The positioning of the V.A.C.® dressing on the
perineal area was challenging, the main problems were: preventing
direct suction on the anal sphinter while maintaining normal
sphinteric functions and avoiding pressure sores due to the suction
tube. A double polyurethane film covering the foam on both
sides was applied, extending from left hypocondrium to the
perineum, to allow the negative pressure to be transferred from the
suction pad to the wound. To prevent direct suction on the anal
sphinteric, a custom made polyurethane foam ring tailored from an
advanced dressing (Biatain®, Coloplast DK) was placed
between the polyurethane sheets; this was necessary to keep sub
atmospheric pressure in the wound area while maintaining normal
sphinteric functions. The suction tube on the foam was not applied
directly on the wound, in order to avoid the occurrence of pressure
sores: it was placed in the left hypocondrium (where the skin was
protected by a polyurethane layer). Figure 2 shows a template
of V.A.C. dressing multilayer positioning. Topical negative
pressure was set at – 50 mmHg according to McCord [5] for
6 days and then raised to – 75 mmHg for seven days.

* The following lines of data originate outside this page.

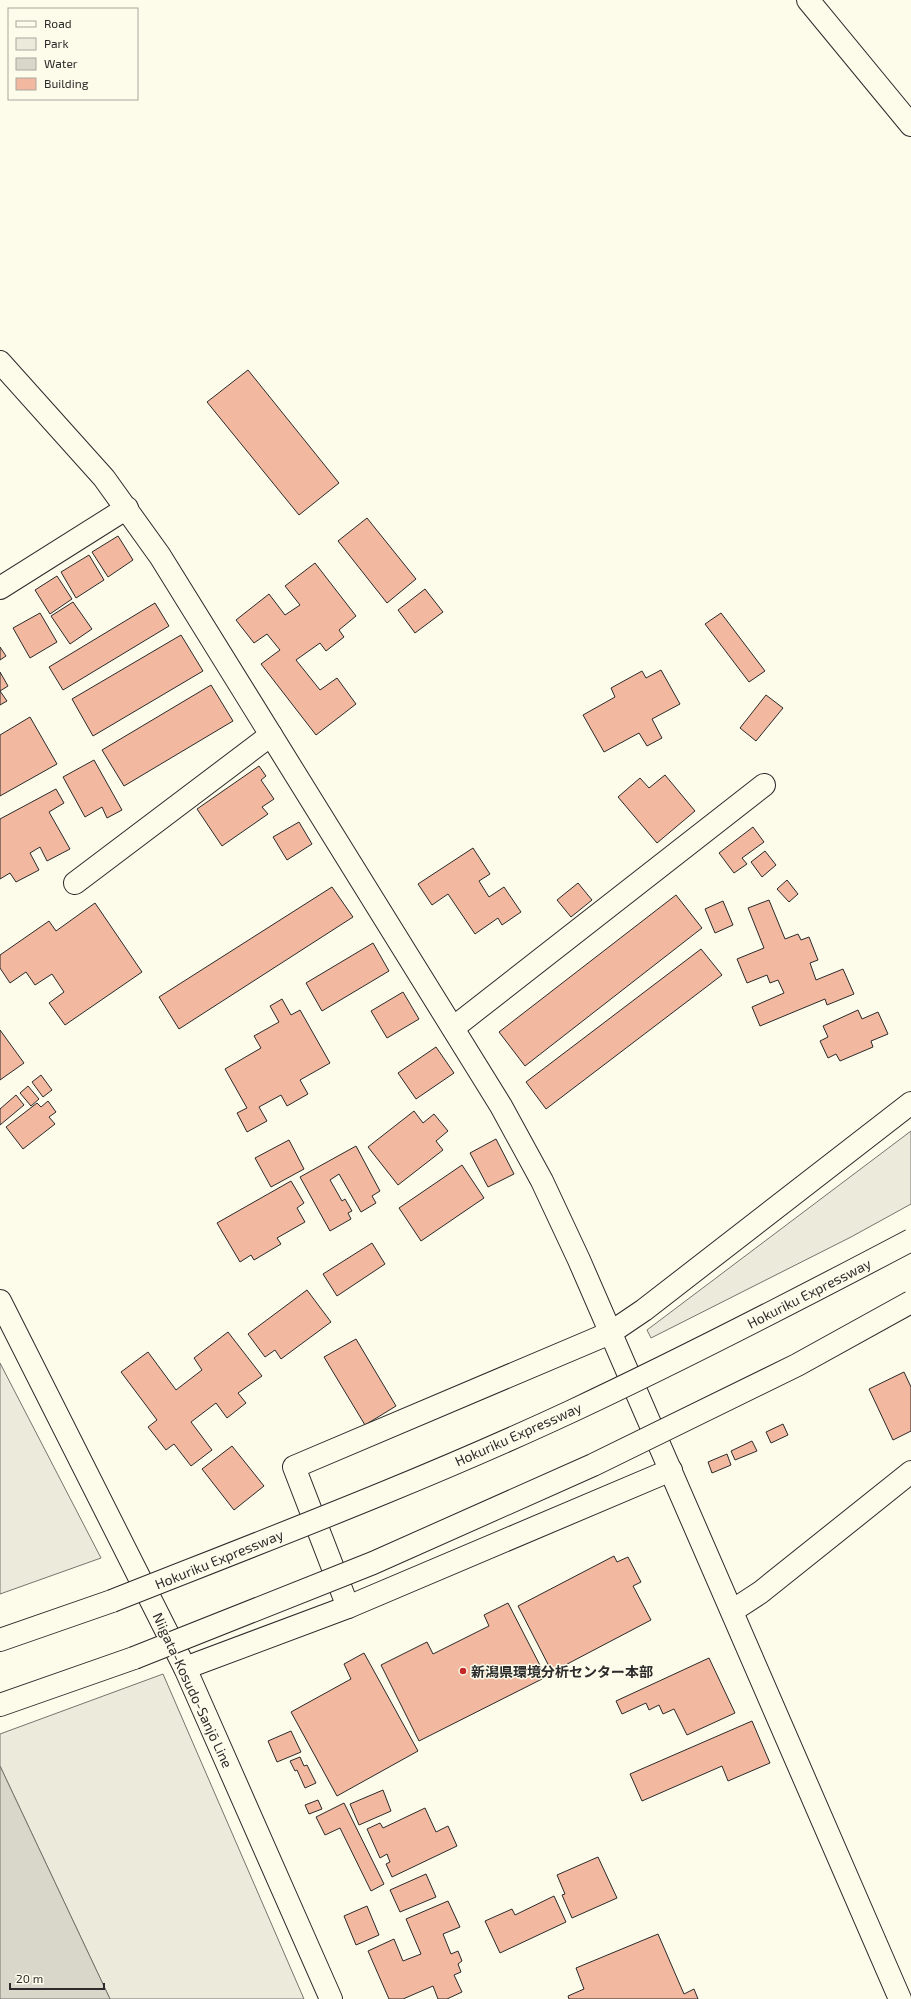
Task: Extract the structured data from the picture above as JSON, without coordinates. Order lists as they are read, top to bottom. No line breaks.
{"streets":{"main road":["Hokuriku Expressway","Niigata-Kosudo-Sanjō Line"]},"places":["新潟県環境分析センター本部"],"legend":["Road","Park","Water","Building"],"scale_bar":"20 m"}
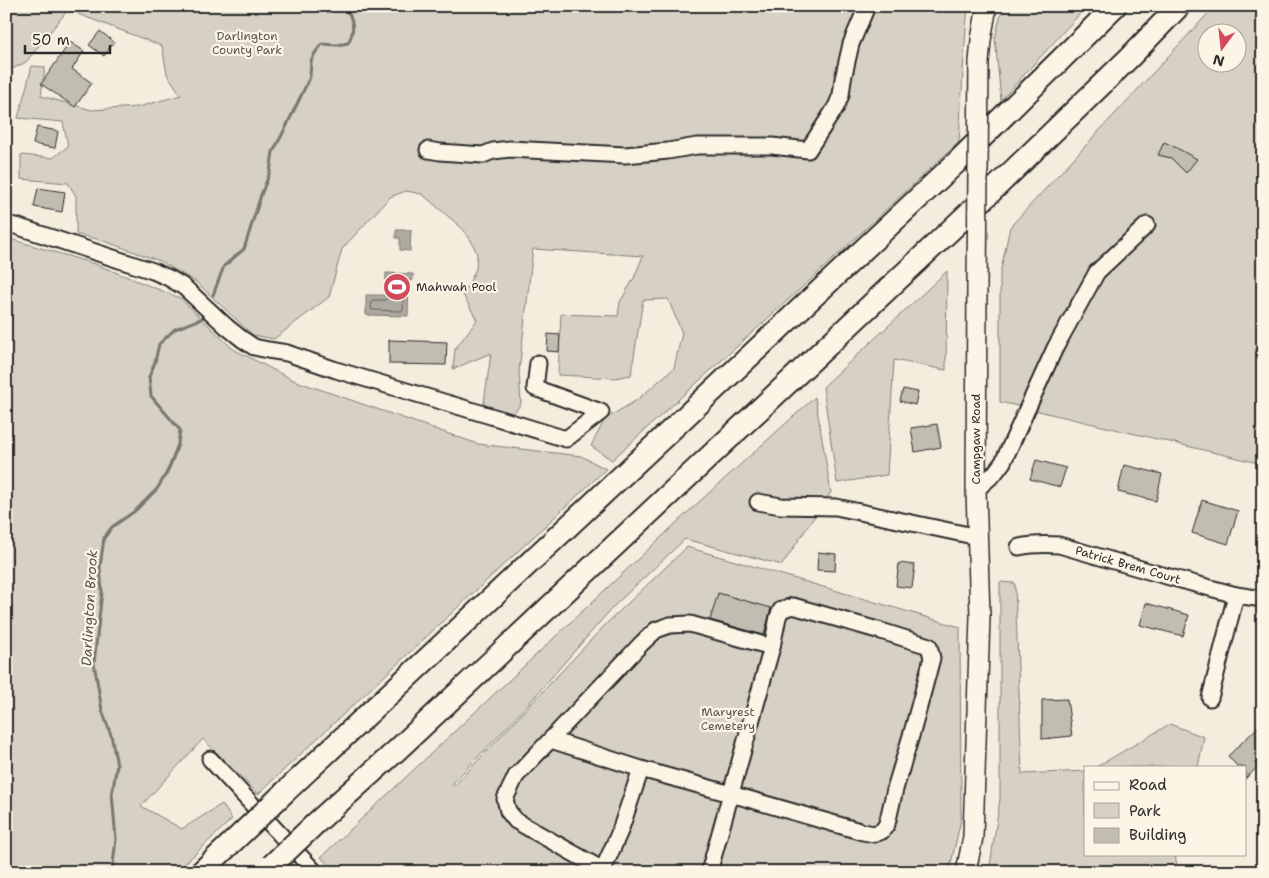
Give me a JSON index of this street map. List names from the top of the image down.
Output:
{
  "streets": {
    "main road": ["Campgaw Road"],
    "street": ["Patrick Brem Court"]
  },
  "water": ["Darlington Brook"],
  "parks": ["Darlington County Park", "Maryrest Cemetery"],
  "places": {
    "sports": ["Mahwah Pool"]
  },
  "legend": ["Road", "Park", "Building"],
  "scale_bar": "50 m",
  "north": "bottom"
}
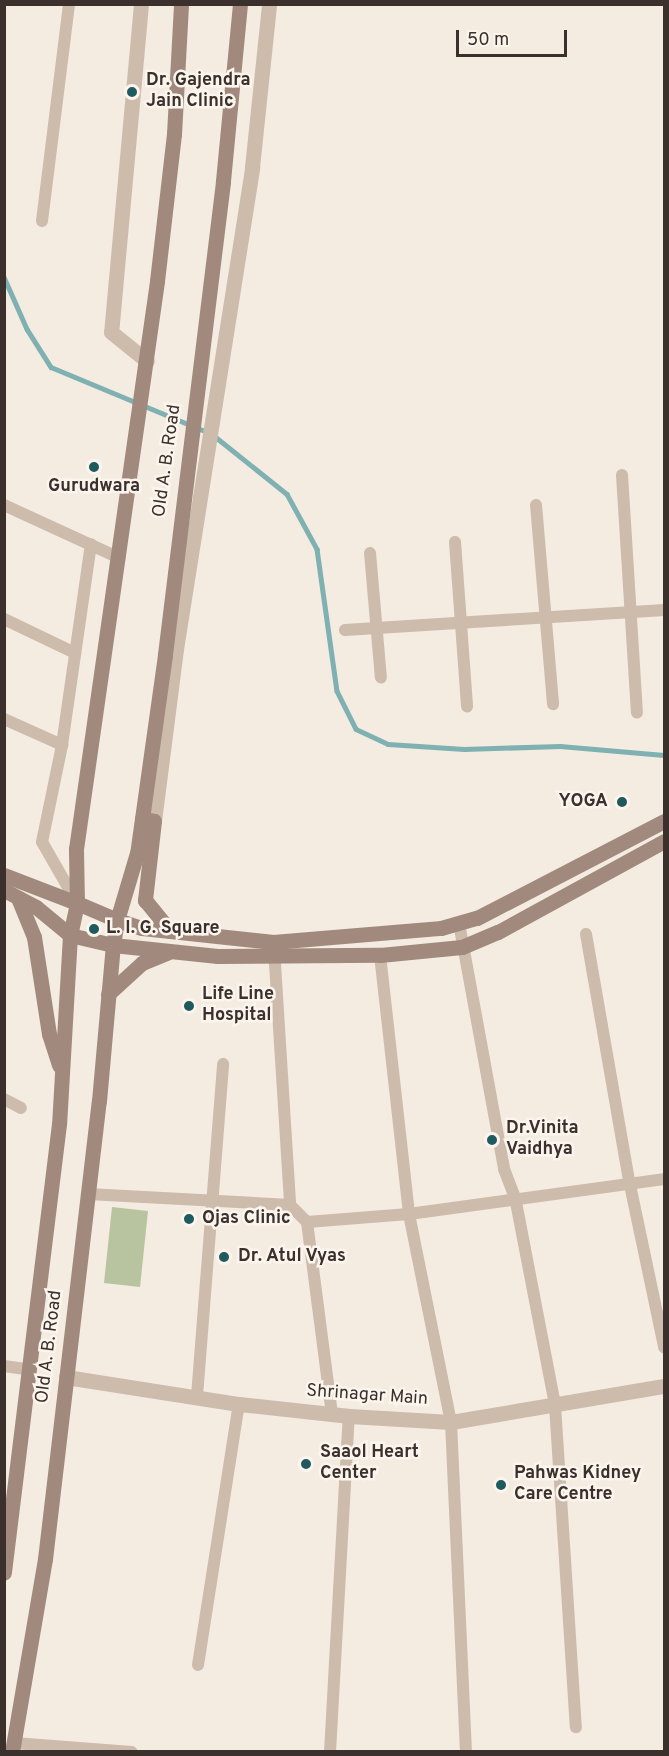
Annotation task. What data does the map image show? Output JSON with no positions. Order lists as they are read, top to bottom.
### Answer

The rise in negative pressure was concurrant with an increase of
the C-reactive protein (CRP) value (from 1.09 to
5.07 mg/dL), however, local signs of inflammation were
reduced.
After 13 days of negative pressure treatment, the wound was
almost healed. The V.A.C. therapy was then stopped (figure 3); at that time,
the CRP had decreased to 1.13 mg/dL. All the microbiological
cultures performed in the perineal area were negative. Definitive
closure was achieved in 5 days of application of collagen
dressing (Condress, Abiogen, Pisa). After these treatments there
were no signs of NF and the swab culture was negative for
Pseudomonas aeruginosa. When the infant was 76 days old, she
was transferred from the Neonatal Intensive Care Unit to the
Onco-haematological Unit for the leukaemia follow up. She underwent
anorectoplasty to reconstruct her anal sphincter.
Discussion
This is a rare case of the simultaneous presence of acute myeloid
leukaemia and necrotizing fasciitis due to Pseudomonas aeruginosa
in a newborn, effectively treated with topical negative pressure
therapy.
Lo described another case of a newborn affected by AML who
developed an extensive NF caused by Pseudomonas aeruginosa located
in the left cheek. The infant was treated by surgical debridement,
fasciotomy, meticulous wound care and systemic administration of
antibiotics and GM-CSF [7]. Zuloaga-Salcedo reported a case of NF
due to Enterobacter cloacae and coagulase-negative Staphylococcus
in a full-term female newborn treated with negative pressure
therapy [8]. Other authors [9, 10] reported two cases of NF due to
Pseudomonas aeruginosa in paediatric patients affected by acute
leukaemia.
Topical negative pressure has been used since 1997 in adult
wound care practice and from 2000 in paediatric patients. The
indications for negative pressure therapy in paediatric and
neonatal wounds have been discussed by Baharestani, who described
his experience with pressure settings selection, ranging from
– 50 to – 100 mmHg [11].
In our experience, the use of topical negative pressure therapy
for neonatal NF allowed us to achieve rapid wound healing after
debridement. Other advanced dressings were not useful in our
patient. Interestingly, after the increase of suctioning pressure
from – 50 to – 75 mmHg, a higher CRP value was
observed, although local signs of inflammation had reduced. This
can be explained, as previously reported [12], by the fact that
topical negative pressure determines the local release of IL-6,
IL-8 and VEGF and IL-6 induces an increase in plasma CRP
concentration [13].
In conclusion, we strongly suggest that negative pressure
therapy should be considered in the treatment of NF in newborns
when conventional wound care fails to achieve complete wound
closure.
Acknowledgements
Financial support: none. Conflict of interest: none.